Queer folk have reached a point where we can usually live fairly okay lives in the United States without tremendous fear. One can almost become insulated by living in prominent gay neighborhoods. The beating of Aviance reminds us, however, that our sense of safety is largely an illusion.

Queer folk will always be a minority of the population. As a result, we live under rules, customs, and laws created by people other than ourselves. Many of these laws and customs continue to name our difference as inferior. Though some change has occurred in the last thirty years, being called “gay” still ranks as one of the most threatening insults on school grounds today. Because we are deemed inferior, we are open to political, verbal, and physical attacks.

Much of the violence occurs because we are still unknown to the majority population. We have been raised by a popular media that presents only the thinnest glimpses about us. Setting aside that most representations of queer folk tend to be negative (murderous bisexual vampires still being a favorite), even the allegedly positive images present a distorted vision of queer life.

For the most part, the media’s positive films about queer folk usually focuses on an idealized “coming out” story. When I was a wee-queer-lad, I remember watching the typically cheery coming-out stories. In these instances, usually a young queer person finds another young queer person. They fall in love. They then face initial familial and/or social rejection, but triumph over adversity, and live happily ever after.

In reality, though, we know that coming to terms with our sexuality starts long before we willingly experiment with our first sexual experience. Nothing occurs in the real world until we have worked it out (at least partially) in our own minds first.

Most real-life coming-out struggles don’t make compelling cinema because they happen internally. We have to battle all of our childhood messages and demons about same-sex sex before we can even think about entering the terrain of external sexual exploration. Sex and love, in many ways, happens late in the process.

Despite the promise of happily ever after, every queer person also knows that “coming out” never ends. Each new person who enters our lives and every new situation presents whole new opportunities to spring forth from the closet.

## DATA FOR ANALYSIS
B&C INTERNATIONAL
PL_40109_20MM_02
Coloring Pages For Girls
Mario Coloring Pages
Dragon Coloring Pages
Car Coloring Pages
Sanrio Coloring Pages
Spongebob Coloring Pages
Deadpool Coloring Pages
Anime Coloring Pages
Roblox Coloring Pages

## SET OF TASKS
A: In the essay on queer life and coming out, what still ranks as one of the most threatening insults on school grounds today?
B: Render this sentence from the essay on queer life and coming out in Spanish: "Queer folk will always be a minority of the population."
C: Carry on the essay about queer life and coming out, picking up after its last sentence.

## TASK RESULTS
A: Being called "gay."

B: Las personas queer siempre serán una minoría de la población.

C:
We probably don’t think much about the constant assessments we make everyday about our sexuality and the public. In thousands of ways, we have become masters of assessing our surroundings and trying to decide when we are safe and when we are in danger. It’s such second-nature to most us, we aren’t even aware of it.

We, as a queer people, can't even come to consensus about what the best level of “outness” should be. Indeed, I constantly fought with the liar ex (who told many lies) from the very start of our relationship about this issue. I should have known from these fights that he simply lacked personal courage. Only after others did the hard work for him did he ever step-up. Then he almost always asked to be celebrated for finally being out.

My bitterness about liar ex (who told many lies) aside, we have all made tough decisions like Gayest Neil at one point or another. I liked his entry because he talked candidly about how outside pressures can seep into even the strongest of queer wills.

Despite my claims of moral-superiority over liar ex (who told many lies), I also fail to live up to the ideal standards of outness that I create. It took me much longer, for instance, to tell my extended family than it should have.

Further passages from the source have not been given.